Ketua Umum FMP 2025, Benyamin Mbo’oh mengatakan, total peserta tahun ini mencapai sekitar 220 orang. Kehadiran peserta ABK, menurutnya, menjadi bukti bahwa setiap anak memiliki kesempatan yang sama untuk mengekspresikan diri dan cinta kepada Indonesia.
“Para peserta yang tampil bisa disebut pahlawan masa kini. Mereka berjuang mengalahkan rasa minder, rasa tidak percaya diri, bahkan keterbatasan mereka. Khususnya sahabat-sahabat ABK, keberanian mereka tampil di atas panggung adalah bentuk perjuangan dalam memaknai kemerdekaan,” kata Ben.
Ia menambahkan, keterlibatan penyandang disabilitas bukan hal baru dalam Festival Merah Putih. Setiap tahun, pihaknya selalu melibatkan mereka dalam berbagai kegiatan, mulai dari fashion show hingga wisata kebangsaan ke Museum Kepresidenan RI Balai Kirti serta Wisata Perjuangan.
“Intinya, kami ingin memberikan ruang yang sama kepada seluruh anak bangsa, termasuk teman-teman disabilitas. Mereka juga punya hak untuk mengekspresikan rasa cinta pada Indonesia,” tegas Ben.
Tahun ini, konsep lomba berbeda dibanding tahun sebelumnya. Jika pada 2024 peserta menampilkan busana adat Nusantara, maka tahun ini tema yang diangkat adalah busana pejuang Nusantara. Perbedaan juga terlihat dari panggung yang digunakan. Bila sebelumnya hanya di lantai 2 Botani Square, tahun ini peserta bisa berjalan di lantai 1 dan 2, termasuk area koridor.
“Khusus peserta disabilitas, kami buat sedikit berbeda. Kalau peserta lain tampil di koridor, sahabat ABK langsung catwalk di panggung utama. Ini bentuk penyesuaian karena kami menyadari keterbatasan mereka. Meski begitu, mereka tetap masuk dalam perlombaan dan mendapat ruang yang sama untuk menunjukkan yang terbaik,” jelas Ben.
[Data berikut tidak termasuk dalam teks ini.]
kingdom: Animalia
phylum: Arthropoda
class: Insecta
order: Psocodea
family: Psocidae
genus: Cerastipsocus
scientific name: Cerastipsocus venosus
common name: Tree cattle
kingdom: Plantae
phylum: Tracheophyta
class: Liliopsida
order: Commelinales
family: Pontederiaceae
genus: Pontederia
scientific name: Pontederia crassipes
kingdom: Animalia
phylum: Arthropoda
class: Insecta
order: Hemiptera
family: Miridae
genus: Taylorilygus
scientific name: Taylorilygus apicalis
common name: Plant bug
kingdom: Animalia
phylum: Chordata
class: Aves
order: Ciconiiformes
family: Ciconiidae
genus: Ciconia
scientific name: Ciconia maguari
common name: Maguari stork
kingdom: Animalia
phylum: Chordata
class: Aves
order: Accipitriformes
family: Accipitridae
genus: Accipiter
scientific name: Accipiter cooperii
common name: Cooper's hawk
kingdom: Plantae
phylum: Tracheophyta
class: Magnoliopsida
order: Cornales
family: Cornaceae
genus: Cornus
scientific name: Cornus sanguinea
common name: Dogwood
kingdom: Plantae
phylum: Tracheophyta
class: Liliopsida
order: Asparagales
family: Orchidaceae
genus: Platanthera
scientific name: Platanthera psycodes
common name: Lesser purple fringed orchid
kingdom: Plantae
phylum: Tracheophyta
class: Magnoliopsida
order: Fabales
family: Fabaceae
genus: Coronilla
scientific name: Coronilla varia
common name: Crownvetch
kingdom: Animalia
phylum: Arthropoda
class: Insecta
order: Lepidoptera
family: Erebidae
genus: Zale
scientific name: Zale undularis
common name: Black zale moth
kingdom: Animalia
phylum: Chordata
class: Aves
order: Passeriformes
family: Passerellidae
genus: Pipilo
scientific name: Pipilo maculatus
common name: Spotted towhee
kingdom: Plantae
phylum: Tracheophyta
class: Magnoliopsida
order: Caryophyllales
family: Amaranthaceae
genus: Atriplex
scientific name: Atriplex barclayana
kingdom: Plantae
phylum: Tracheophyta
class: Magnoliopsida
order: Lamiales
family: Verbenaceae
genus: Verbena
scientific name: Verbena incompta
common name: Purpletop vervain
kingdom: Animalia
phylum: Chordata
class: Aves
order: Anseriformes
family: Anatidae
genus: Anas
Dalam lomba ini, dewan juri terdiri dari pegiat fashion Bogor, model profesional, hingga juri tingkat nasional. Selain juara 1, 2, dan 3, panitia juga memberikan penghargaan best performance dan kostum terbaik. Tahun ini, Ibu Wali Kota Bogor juga memberikan apresiasi khusus berupa piala tetap Ibu Wali Kota.
“Busana yang dinilai adalah yang bernuansa pahlawan, sesuai tema lomba. Kita ingin menyalakan kembali semangat perjuangan di hati generasi muda. Perjuangan hari ini tidak lagi di medan perang, melainkan di berbagai aspek kehidupan. Itulah makna kemerdekaan yang ingin kita tanamkan,” pungkas Ben.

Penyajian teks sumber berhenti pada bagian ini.